- #This product is unlicensed office 365 update#
- #This product is unlicensed office 365 windows 10#
- #This product is unlicensed office 365 password#
- #This product is unlicensed office 365 license#
- #This product is unlicensed office 365 windows 7#
The licensing works fine on an RDS server.
#This product is unlicensed office 365 update#
To narrow down if the issue is related to Windows updates, I suggest you can uninstall this update on one specific test computer. Client machines are running Windows 10-1709. This is a strange issue and it might be related to December's Windows Update, not Microsoft Office. So then I re-added it back to the domain and now Microsoft Office is licensed.
#This product is unlicensed office 365 password#
I tried activating Office and it worked (although I had to type in my password for ADFS). I removed one of the affected machines from the Domain and logged in with a local account. Loading up Word or Excel from a RDS server works fine (RDS also uses Shared Computer Licensing). We tried multiple accounts on the machine, same issue. Then confirm if there is a file created under %localappdata%\Microsoft\Office\16.0\Licensing. Go to File > Account, check if you can activate Office 365 after manually input your licensed account. Please disable all third-party anti-virus programs.
#This product is unlicensed office 365 license#
We've noticed that no files are being created in %localappdata%\Microsoft\Office\16.0\Licensing.Īre you using shared computer licensing on RDS environment? The picture shows that "a shared computer license isn't available". Now the machines have the following error: There's nothing in HKEY_CURRENT_USER\Software\Microsoft\Office\16.0\Common\Identity\Identities. The same machines which were working last week are now no longer working again. Visit the dedicated forum to share, explore and talk to experts about Microsoft Office 2019. If you have feedback for TechNet Subscriber Support, here to learn more. Please remember to mark the replies as answers if they helped. Then try to activate Office 365 ProPlus again to check if the issue can be fixed. Open Registry Editor, go to HKEY_CURRENT_USER\Software\Microsoft\Office\16.0\Common\Identity\Identities, remove all the accounts listed there.
Additionally, try to do the following settings: Please make sure your Office 365 licenses are not changed or updated (Office 365 Plan switches). Has anyone else been running into activation issues with Office 365 ProPlus Broad or Semi-Annual releases? We've tried investigating our Anti-Virus, Web Filtering, Firewalls, ADFS, and Web Application Proxy servers - all seem to be running fine without issue. The only thing that appears to resolve the issue is a complete uninstall and reinstall.Īfter the reinstall, the unlicensed product error goes away but I don't think the products are actually licensed. The Sign In screen shouldn't even be appearingĪs we have Group Policy configured to automatically sign in. We've tried Quick Repairs and Online Repairs without success. On shared computers, any user who attempts to login to the machine has the same issue. It's affecting both Single User licensing and Shared Computer licensing. Screen appears and the user gets stuck in a loop.

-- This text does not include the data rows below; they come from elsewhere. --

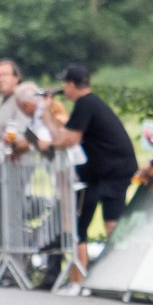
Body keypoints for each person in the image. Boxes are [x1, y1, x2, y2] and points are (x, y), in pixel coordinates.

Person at [46, 64, 137, 286]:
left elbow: (70, 139)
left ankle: (118, 275)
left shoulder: (85, 103)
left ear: (70, 84)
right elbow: (65, 135)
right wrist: (47, 113)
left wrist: (48, 142)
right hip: (103, 171)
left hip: (112, 170)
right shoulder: (90, 103)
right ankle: (88, 278)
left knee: (110, 223)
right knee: (91, 224)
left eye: (64, 84)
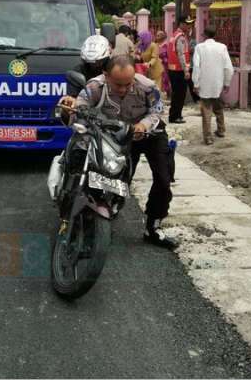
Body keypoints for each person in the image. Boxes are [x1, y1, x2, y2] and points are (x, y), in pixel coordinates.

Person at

They type their email address and click Next. They receive the unlicensed product warning and then have to click Sign In. Numerous users are now having issues activating Office 365 ProPlus (Broad and Semi-Annual). And since January 1st, the problem is much much worse.

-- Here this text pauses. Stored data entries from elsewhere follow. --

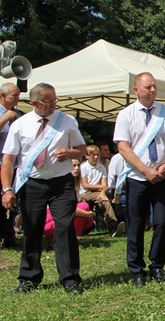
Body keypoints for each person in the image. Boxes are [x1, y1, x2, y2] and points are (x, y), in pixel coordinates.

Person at [1, 83, 86, 294]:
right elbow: (9, 160)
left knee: (65, 227)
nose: (53, 105)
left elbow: (81, 149)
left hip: (61, 183)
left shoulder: (66, 121)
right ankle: (28, 278)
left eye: (55, 100)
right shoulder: (20, 124)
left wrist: (68, 153)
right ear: (35, 103)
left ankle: (70, 279)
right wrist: (6, 189)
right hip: (32, 183)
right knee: (32, 229)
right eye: (49, 102)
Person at [113, 72, 165, 286]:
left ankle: (157, 265)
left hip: (163, 177)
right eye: (148, 87)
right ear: (136, 90)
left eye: (154, 87)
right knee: (136, 224)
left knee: (161, 222)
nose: (152, 90)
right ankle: (136, 269)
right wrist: (145, 170)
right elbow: (123, 147)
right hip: (137, 178)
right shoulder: (126, 115)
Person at [44, 160, 95, 239]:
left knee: (86, 216)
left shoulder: (76, 185)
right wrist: (87, 214)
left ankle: (70, 236)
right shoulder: (61, 185)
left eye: (78, 165)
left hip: (57, 221)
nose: (77, 168)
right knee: (84, 207)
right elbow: (66, 209)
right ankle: (73, 237)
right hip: (48, 223)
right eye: (73, 166)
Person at [79, 145, 121, 236]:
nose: (96, 157)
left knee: (105, 200)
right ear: (87, 156)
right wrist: (101, 188)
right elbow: (85, 185)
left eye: (97, 155)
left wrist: (102, 192)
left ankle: (114, 225)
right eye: (93, 155)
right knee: (104, 200)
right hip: (85, 193)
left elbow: (105, 185)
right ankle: (113, 225)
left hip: (98, 192)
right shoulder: (83, 167)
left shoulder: (101, 167)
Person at [0, 82, 23, 247]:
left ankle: (9, 234)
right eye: (14, 96)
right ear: (3, 96)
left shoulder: (19, 115)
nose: (17, 99)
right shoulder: (5, 115)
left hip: (15, 166)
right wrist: (5, 119)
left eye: (18, 96)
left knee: (13, 201)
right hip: (0, 163)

#This product is unlicensed office 365 windows 10#
However in December this issue started affecting a handful of Windows 10 clients.

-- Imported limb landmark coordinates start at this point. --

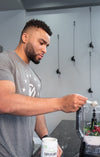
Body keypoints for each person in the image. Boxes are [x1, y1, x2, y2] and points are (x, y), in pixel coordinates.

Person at [0, 19, 87, 157]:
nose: (44, 50)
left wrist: (46, 138)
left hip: (25, 152)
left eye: (47, 45)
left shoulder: (35, 77)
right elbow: (4, 101)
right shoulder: (4, 60)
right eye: (41, 43)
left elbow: (37, 113)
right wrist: (60, 103)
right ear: (25, 37)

#This product is unlicensed office 365 windows 7#
is there a way to keep them out of the Everybody and the Everybody Except External Users groups?Ģ.We've always had an issue where Windows 7 clients running Office 365 ProPlus (Broad) would become unlicensed and we'd simply clickįile > Account > Fix Me and the issue would be resolved. Sounds super easy enough, but there's two things I need to know before I start doing this:ġ. Creating an external user simply entails making a normal user in Office 365 admin portal without assigning any license to them. Then I discovered this week it doesn't have to be this difficult. Then there's this warning after making so many accounts that you cannot verify any more accounts for 30 days. It gets very tedious after a while creating the account, then verifying it in order to create a forward rule to external user's personal accounts, then making sure they can access SharePoint without the access-deny issue by opening IE in InPrivate mode. Creating a Microsoft Account for external users to access our SharePoint Online service has a tendency to fail to give them access for one reason or another, forcing me to create all of the external Microsoft Accounts myself (and create an email forwarding rule to their personal email accounts in ).